With over five years invested so far, John says he plans to make the navy his career from which he will one day retire. He adds that he loves his job, and he is proud of his achievements to date: the Navy Good Conduct ribbon, the National Defense ribbon, the Navy/USMC Overseas ribbon, the War on Terrorism Expeditionary ribbon, the War on Terrorism Service ribbon, and both the Navy Expert Rifle and Pistol Marksmanship ribbons.

Jason, left, and John Michael Eiland

Jason Eiland
As he neared the end of his senior year in high school (graduating DHS 2015), Jason Eiland decided he wanted to enlist in the Navy and follow in the footsteps of his older brother, who is also his best friend. Unfortunately, due to eyesight problems, he was denied entry.

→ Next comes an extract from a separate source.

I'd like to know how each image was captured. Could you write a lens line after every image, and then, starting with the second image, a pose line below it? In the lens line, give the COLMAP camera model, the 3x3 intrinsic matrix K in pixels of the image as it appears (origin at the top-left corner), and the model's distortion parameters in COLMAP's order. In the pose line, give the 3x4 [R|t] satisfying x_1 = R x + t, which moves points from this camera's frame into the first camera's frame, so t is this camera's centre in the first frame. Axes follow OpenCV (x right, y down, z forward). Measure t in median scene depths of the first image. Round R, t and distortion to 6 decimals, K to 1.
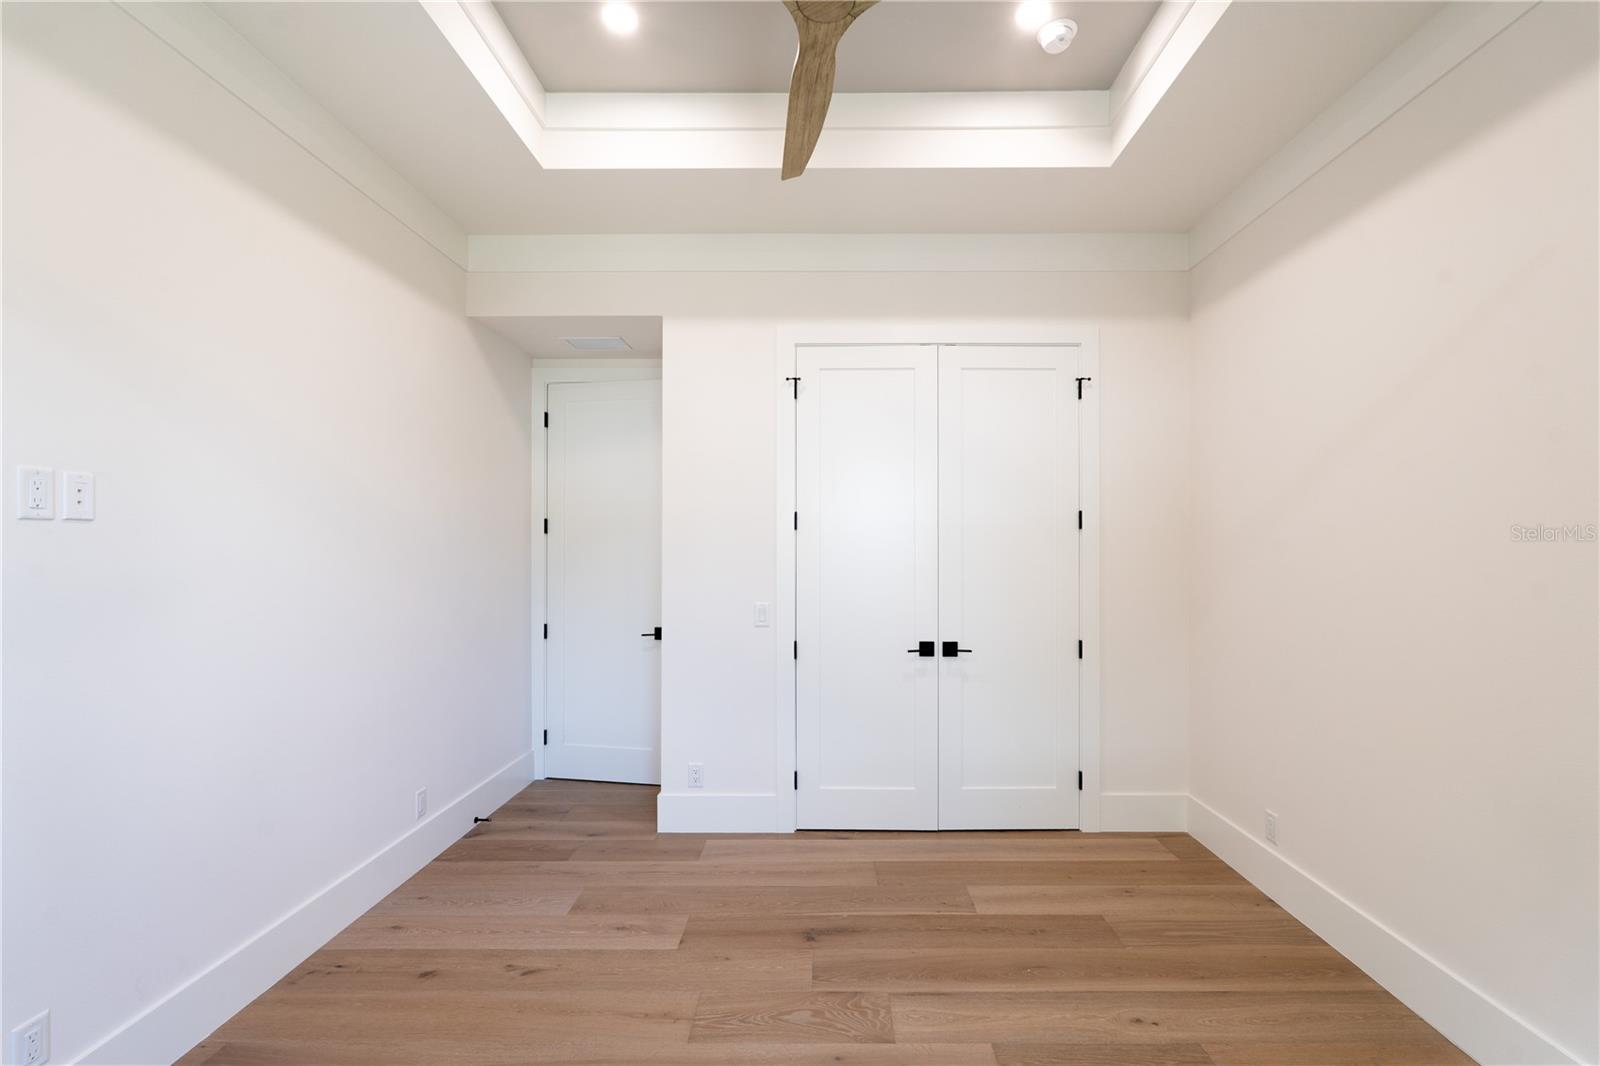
lens RADIAL K [[719.3, 0, 794.7], [0, 719.3, 538.2], [0, 0, 1]] dist [-0.002882, -0.000502]
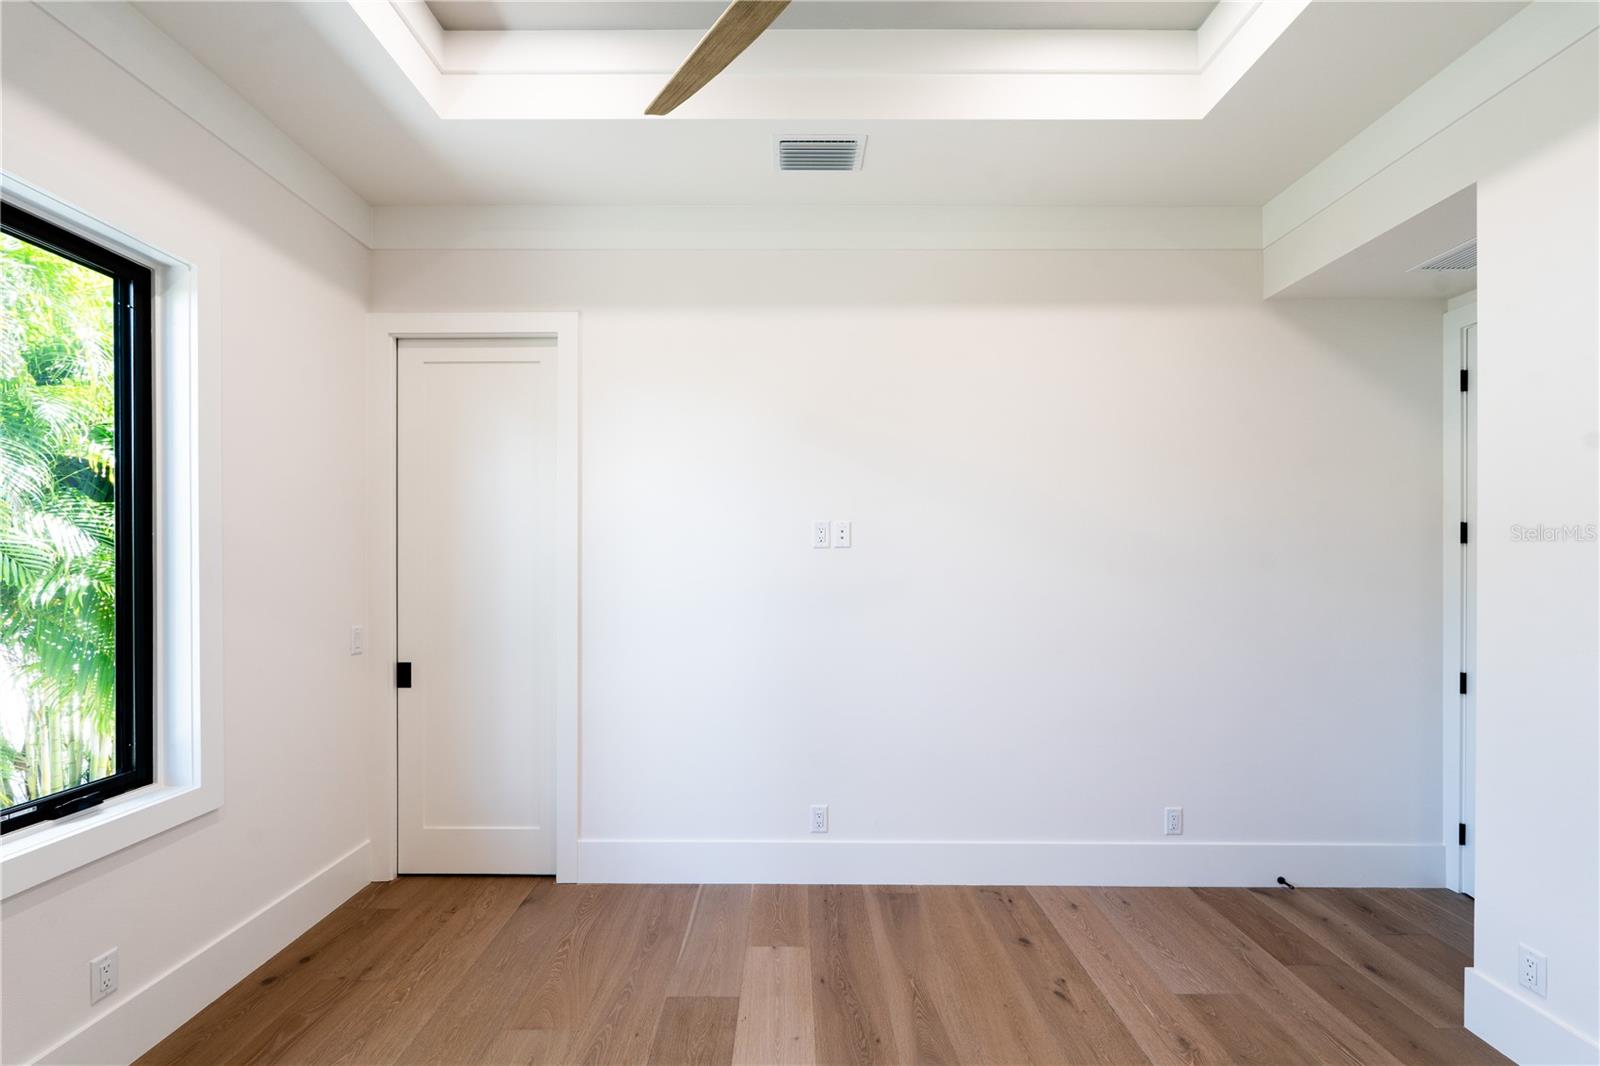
lens RADIAL K [[723.2, 0, 822.9], [0, 723.2, 558.5], [0, 0, 1]] dist [-0.001269, -0.000465]
pose [[0.037251, -0.002542, -0.999303, 0.545450], [0.010395, 0.999944, -0.002157, 0.004241], [0.999252, -0.010308, 0.037275, 0.575624]]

He was devastated. Heartbroken! But, despite discouragement, Jason decided to try the army recruiting station. The eyesight issue continued to be a factor, so, Jason was required to fill out an entry waiver that allowed him to be accepted with bad eyesight. He says that the entire process took four-six months, but, his army recruiter finally called him and said he “was good to go” for enlisting.
Jason was sent to Fort Jackson, SC, for basic training where he spent two months during which time “not a single day went by where we weren’t training in less than 100 degree heat,” he relates. But, he adds that it was a good experience where he learned discipline, tolerance, and patience. He adds that he “became a better man from it.” (He quips that the army motto is “hurry up and wait.”)
When Jason completed his basic training, he was sent to Fort Gordon, GA, where he completed his AIT School. He spent six months learning his job as a “Special Equipment Repairer,” studying computer sciences and hand-on-hand training for repairing electronics. His job includes working on radios, weapons optics, and night vision optics. He says that he loves this type of work.
After his six months at AIT, Jason was sent to airborne school at Fort Benning to learn how to jump out of planes. He spent three straight weeks of “constant running and getting all of my training grilled into my head for over 12 hours a day for three weeks straight.” He adds that the grueling training was worth it, as, after those three weeks, he had earned his jump wings.
From airborne school, John was fortunate to get selected to go to a non conventional unit, 5th Special Forces Group, not as Special Forces, but to train and support all the Green Berets and Special Forces men within the unit. Being in a SF unit, Jason has the opportunity to work on an extremely larger scale of equipment than his counterparts in the regular, conventional army do. He gets to work on thousands of different electronics yearly, and he takes pride in his work because everything he personally works on “goes down range and is used by the special forces teams themselves,” he proudly explains.
At this time, Jason is in his fourth year in the army and is on his first deployment in the Middle East. That deployment began with a month and a half spent in Syria before being sent to Iraq. There, he is finishing out his last few months before rotating back to the States. He will be ready. In his current work, his hours are 9-12, 7 days a week, 6-7 months straight, which he admits is pretty exhausting. He says, cryptically, “I’m not allowed to go into detail about what it is I do or what my unit does out here, but just know our schedule is constant.”
Jason’s main awards to date: the National Defense Ribbon, the Army Service Ribbon, the Overseas Service Ribbon, the Parachutist Badge, and the Expert Shooters Badge. Jason’s current rank is Specialist or E-4.